ISS Australia typically manages 70 cases of international child abduction each year.
Since the pandemic began, ISS Australia has seen the growing use of COVID-19 as an excuse by taking parents not to return a child to Australia.
“ISS Australia is currently managing a number of cases where the taking parent has argued that the child can’t be returned due to grave risk posed by COVID-19,” ISS Australia Managing Lawyer, Rebecca Chapman said.
“These clients are particularly distressed at the delay caused by COVID-19 not only with delays to court processes but also because of the extra complications in relation to applying for travel exemptions and making arrangements to pay for quarantine upon return to Australia.”
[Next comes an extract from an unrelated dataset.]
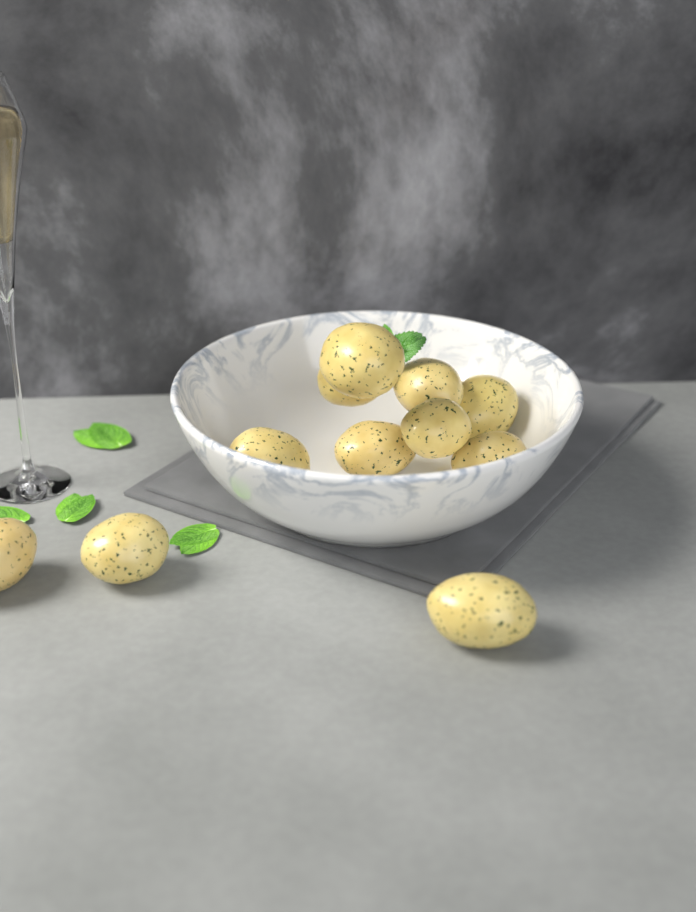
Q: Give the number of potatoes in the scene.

What case can be referred to?
Brian (not real name) has recently been reunited with his child after her mother used COVID-19 to argue that returning their child to Australia would put the child at grave risk of physical harm from the increased risks posed by COVID-19 and international travel.
While the Judge found that COVID-19 did not pose a grave risk to the child and ordered the return of the child to Australia, the prolonged period of waiting took its toll.
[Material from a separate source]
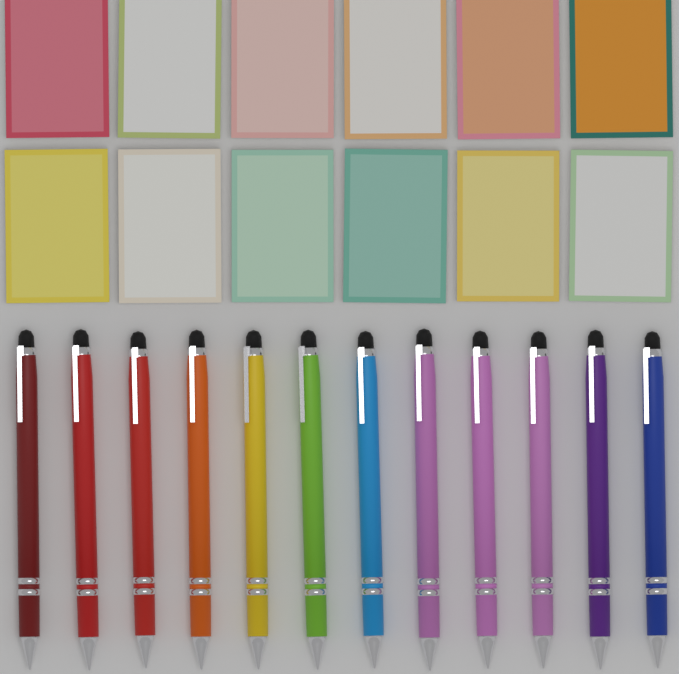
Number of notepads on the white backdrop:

“It was very difficult for me, and I had a lot of trouble sleeping,” Brian said.
“I felt I was in an extremely difficult position. I want to be a good father and I didn’t want to put her at any risk, but I also wanted her home with me.
“For any parent knowing that you have to wait longer to see your child and not knowing what changes might occur in the meantime is hard. I was constantly wondering what was going to happen next.”
The 1980 Hague Convention does not call for a comparison of risks between two relevant countries.
“This was the case in the UK recently where a court noted the difficulty in gathering information related to COVID-19 given the speed at which the pandemic was developing.
It found that while the pandemic was at a more advanced stage in Spain than in the UK, it could not conclude that either country was more or less safe than the other, and couldn’t make any findings as to the relative likelihood of contracting the virus in either country,” Ms Chapman said.
“Although we can’t say what decisions other courts may reach with respect to this issue, this is a promising outcome for left behind parents in Australia.”